The IPCC has re-iterated its concern that climate change is a serious threat to human safety and security in its latest series of reports. And while energy, transport, water, tourism and health are highlighted as being particularly vulnerable, markets connect different sectors to each other in a way that puts many more at risk too.
We need bright ideas to help industries in this turbulence and in doing so, we will produce technologies and services that will make life better for us all in the long term.
The impacts of climate change in one area spill over into others. That has never been more true than in the present day, when digital technologies allow us to overcome space and time and cause industries to blur into each other.
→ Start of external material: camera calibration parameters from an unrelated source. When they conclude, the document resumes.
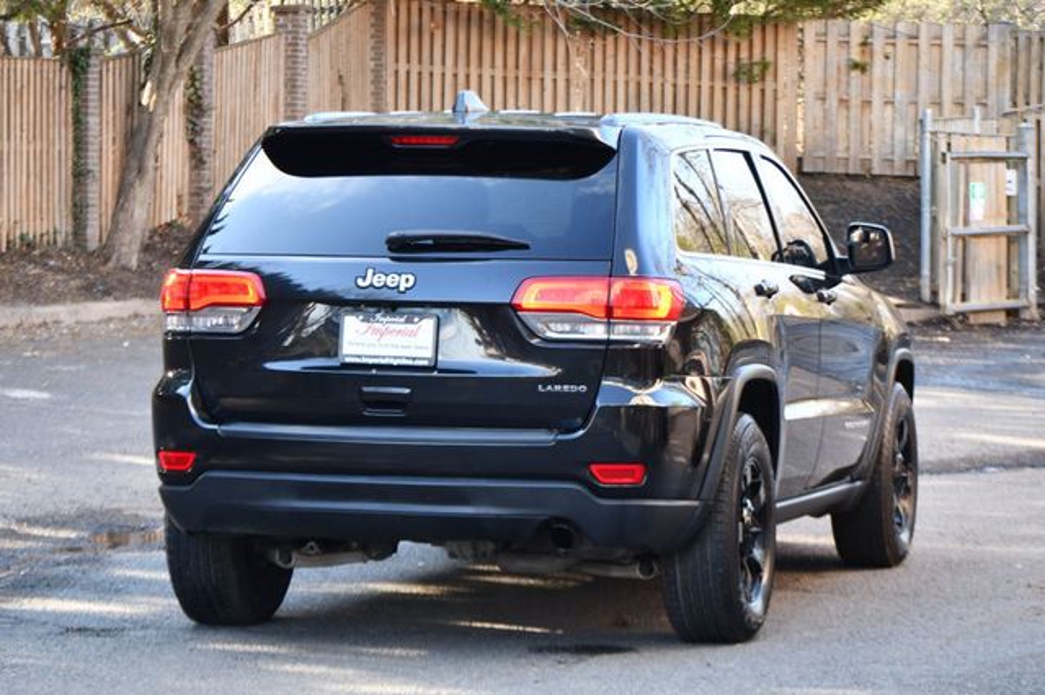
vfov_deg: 11.1
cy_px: 348
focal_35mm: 123
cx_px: 522
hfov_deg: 16.7
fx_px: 3568
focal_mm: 82
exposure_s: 1/250
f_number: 4.8
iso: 720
Technology is often touted as a tool to help face up to climate change and organisations are seen bringing in technological measures all over the world. In Oslo, intelligent street lighting aims to decrease “wasted” light and in Vancouver the hope is that data can be gathered from other cities to make more informed environmental choices.
This is a crucial point in economic history where digital technologies are in the process of tearing down traditional barriers and increasing spillovers between sectors. Mobile applications, cloud computing and all kinds of advances in computer functioning and usability mean users and customers can access a broad range of information, be it about their daily commute or their buying patterns.
All this information could be used to help make smarter choices but there is a huge amount of it to process. Governments can be just as befuddled. Armed with technology, they can be good at identifying what sustainable transport and food looks like, but they can struggle to promote a sustainable society. They can see how many food miles a certain product clocks up but that isn’t enough information on its own to recommend we stop buying it.
In the past, we worried that technology could not meet our needs, now we are overloaded with information from all angles.
Our future vision is informed by horizon scanning to identify areas where digital technologies can be applied to make our lives better over the long term, be that environmentally, socially or in terms of economics.
This thinking is needed in areas as diverse as energy utilities, food, retail, governance, financial services and transport.
We are considering issues such as whether the broadband networks we have in place can serve us effectively in the future or how our energy use affects our sociability, not just our wallets. When the cost of turning the kettle on at home is known, will you really gather the family for tea? Industry and government are very interested in the answer as they design and sell products and policies.
We are also looking at the positive contributions that social media makes to modern problems. We’ve recently seen how social media can be used when a disaster such as a flood strikes and can be used to start sharing economies between individuals looking to spend less or use fewer resources.
The path to a sustainable society that is safe and secure from climate change will not be smooth. It will need what Sikdar calls “a wise balance among economic development, environmental stewardship, and social equity”.
As technology breaks down barriers between sectors, it also encourages change in ways that we could not have anticipated. We can start by improving energy, transport, water, tourism, and health, as the IPCC suggests, and then we can see the solutions they develop spread into the parts of society that are largely insulated from the more direct impacts of climate change. That in turn will empower individuals to make better decisions about their lives.